When Lazydays’ sales expert Bill McVey returns to the paddock of the Firestone Grand Prix of St. Petersburg on Saturday, March 27, he will be promoting a different product. As one of the race’s original founders, instead of negotiating television and racing contracts, greeting celebrities and making deals with city officials, amidst the revving engines and aircraft-like cars, McVey will be showing off the Entegra Anthem and Dynamax DX3 luxury motor homes on racers’ alley.
McVey says he is displaying the two motorhomes, worth about $400 thousand each, because they are preferred by newer race-car drivers. He also hopes to attract some regular race fans.
He recalls falling in love with racing while working for Tampa’s Channel 13. “I was a University of South Florida student in 1967 and one of the local guys was racing and there was no TV coverage,” McVey said. So, he called and complained. The station invited him to come down and gave him a camera to cover racing events for them.
McVey followed racing, worked as a salesman, and owned a car dealership before getting behind the wheel to win his first race at the Tri-City Corvette Club – Two Miles of Sebring on May 31, 1970.
“It was great!” McVey said. “It was in a BMW.”
Two years later, he won his first professional race on that same track in Formula Ford pro race on March 18, 1972.
With his victories under his belt and a strong desire to bring racing to Tampa Bay, McVey, along with friend Mike Briggs, approached St. Petersburg city officials about having an Indy – type race through the streets of St. Petersburg. Tampa had said no, saying that Gasparilla was the one big event it could handle at the time.

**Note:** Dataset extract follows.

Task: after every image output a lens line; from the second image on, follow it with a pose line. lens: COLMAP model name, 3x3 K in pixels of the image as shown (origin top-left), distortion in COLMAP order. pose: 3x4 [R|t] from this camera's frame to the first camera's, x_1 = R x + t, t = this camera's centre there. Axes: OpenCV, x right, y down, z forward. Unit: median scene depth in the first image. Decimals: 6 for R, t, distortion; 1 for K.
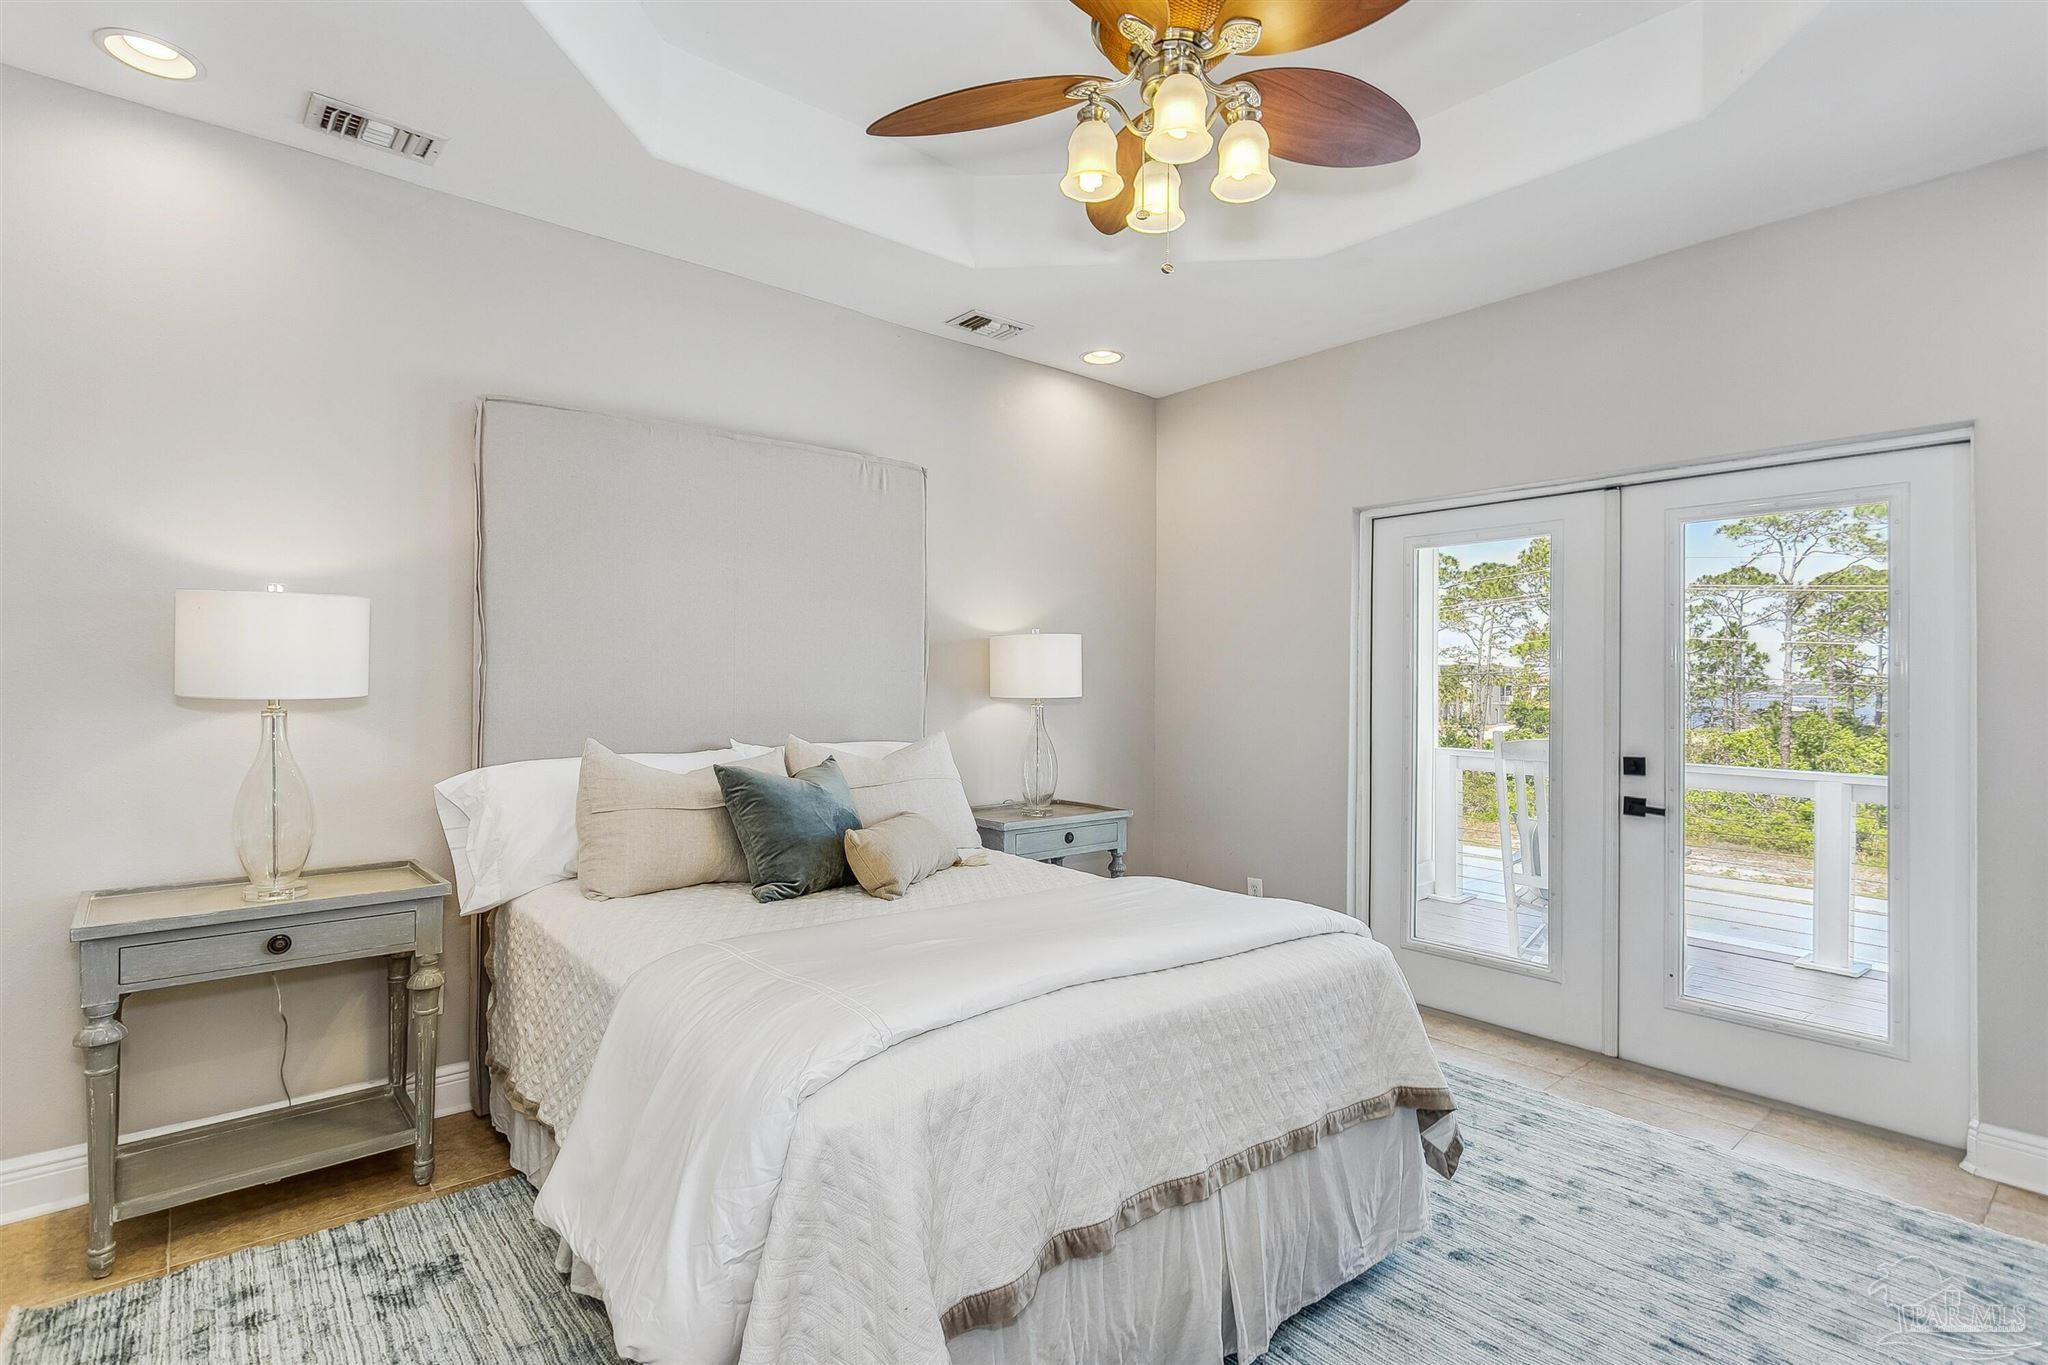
lens RADIAL K [[995.6, 0, 1015.8], [0, 995.6, 679.8], [0, 0, 1]] dist [0.012934, -0.000102]
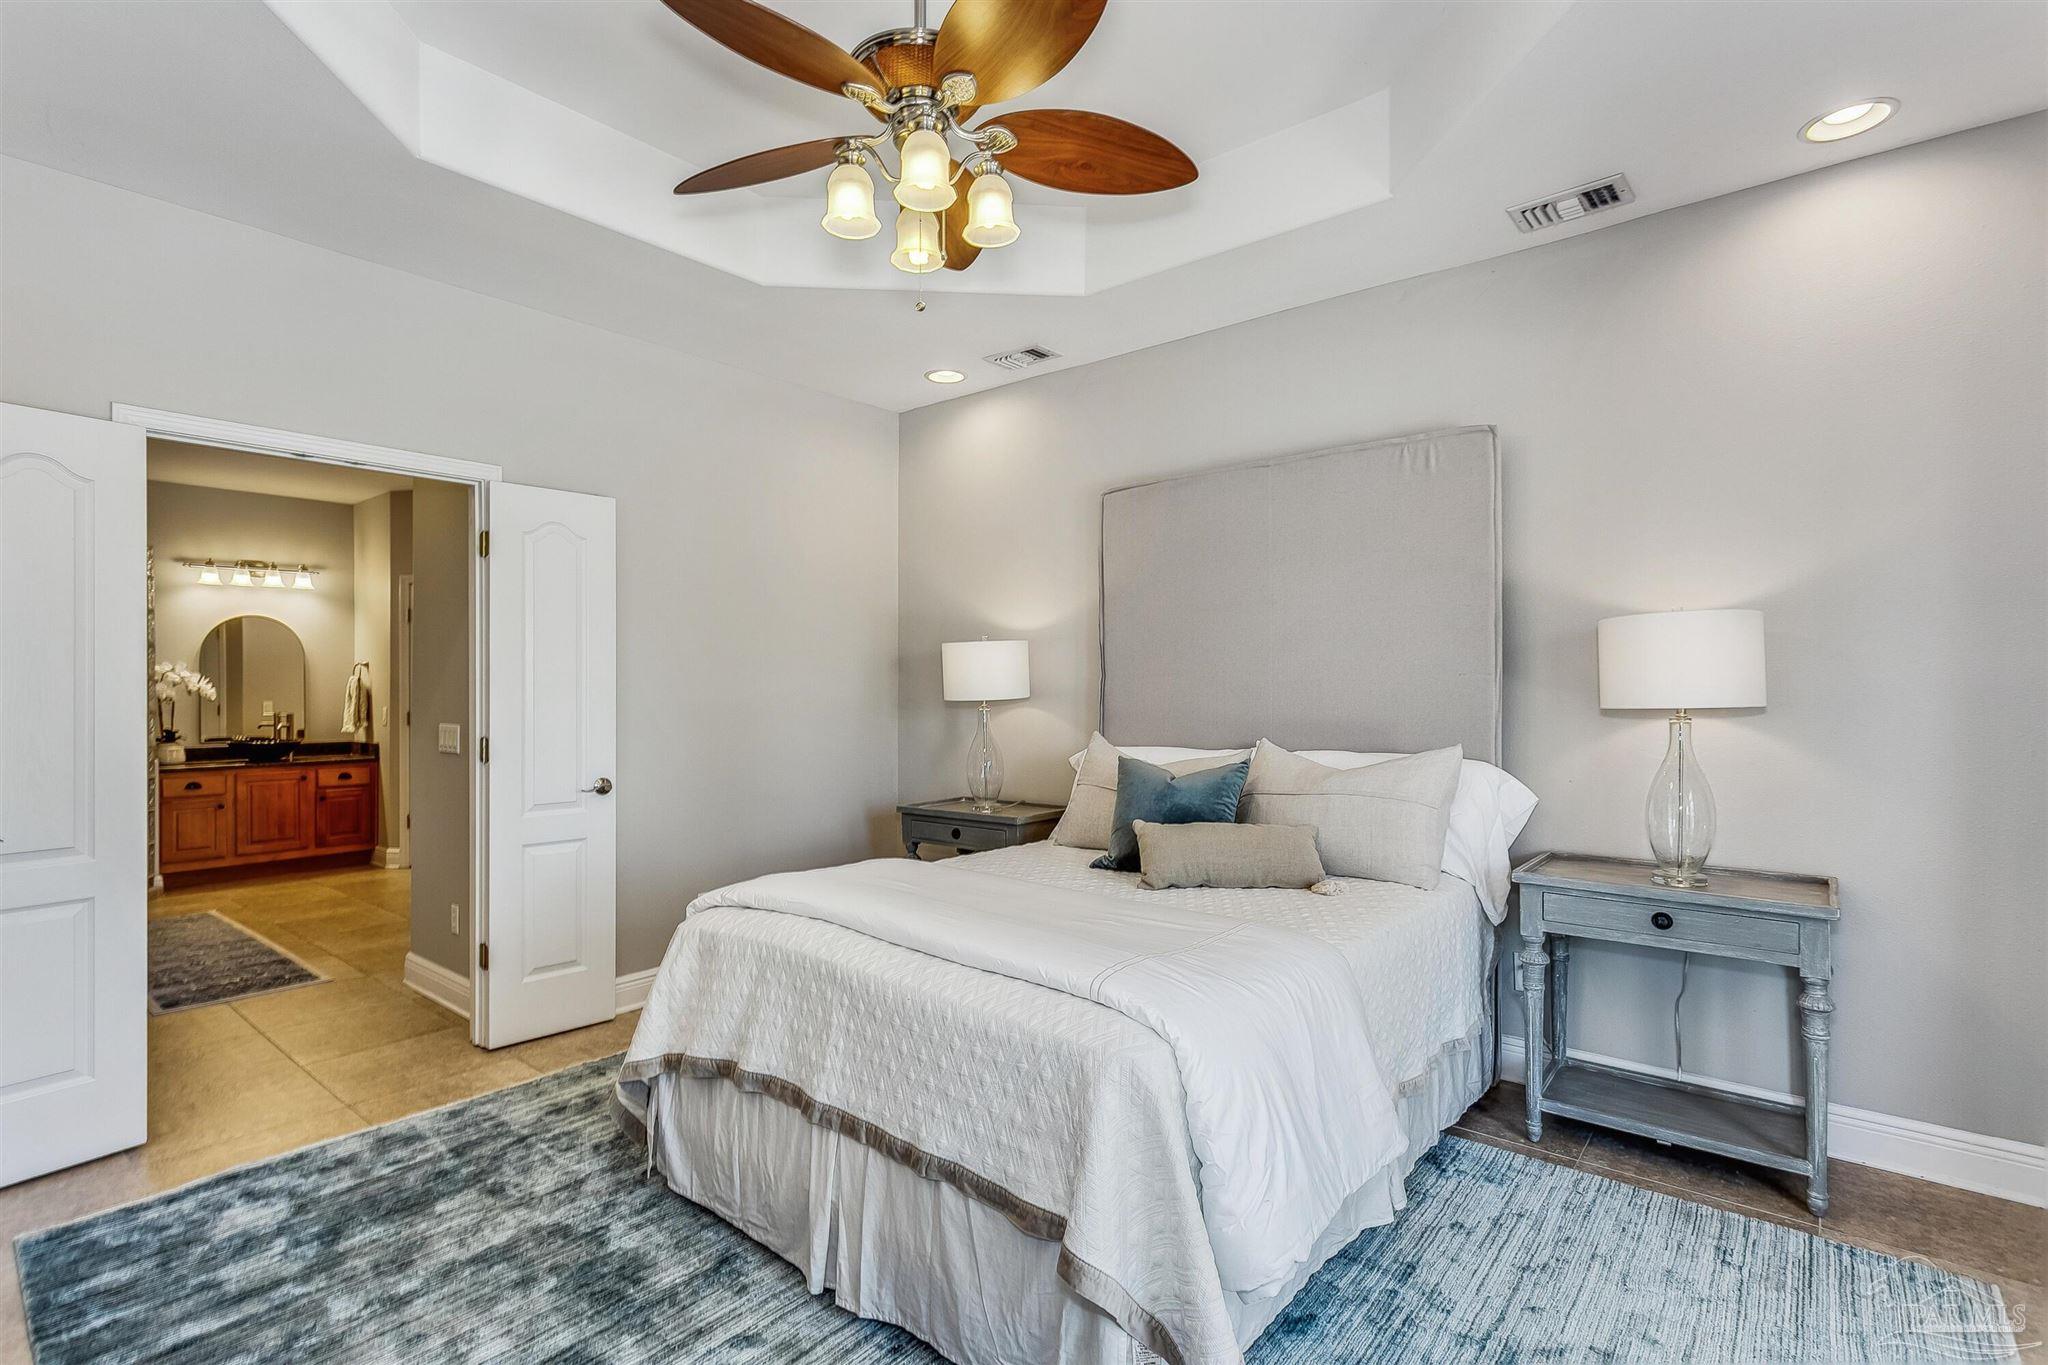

Despite having the St. Petersburg mayor refuse to see them, the two men managed to convince the majority of city council. “I never had my hands sweat so much,” he told the St. Petersburg Times after the council’s 5-4 vote. But standing in front of City Hall in the bright sunshine, McVey was all confidence as he faced TV cameras and said:
“We have a race. The race is on.”
According to the St. Petersburg Evening Independent, the city was estimated to realize between $10 and $20 million in economic benefits from hotels, restaurants and other stores. McVey says that total reached nearly $50 million after the racing ended.
In 1985, the first race course went around the Bayfront Center and Al Lang Field and then out to The Pier. McVey says he drove a Camaro in the main race that first year and was the first person to shake the hand of Willy T. Ribbs after he won the inaugural event.
McVey still attends the race, even though he is no longer involved.
“I feel proud,” he said. “I feel like it’s a legacy. It helped turn the corner on people seeing what beauty the city has. Last year I walked around and thought ‘This was my idea and my dream.’ And I feel grateful for those that helped get us there.
As for being a sales expert at Lazydays for 18 years, “It’s a rewarding career that helps a lot of people who worked all their lives to fulfill dreams,” McVey said.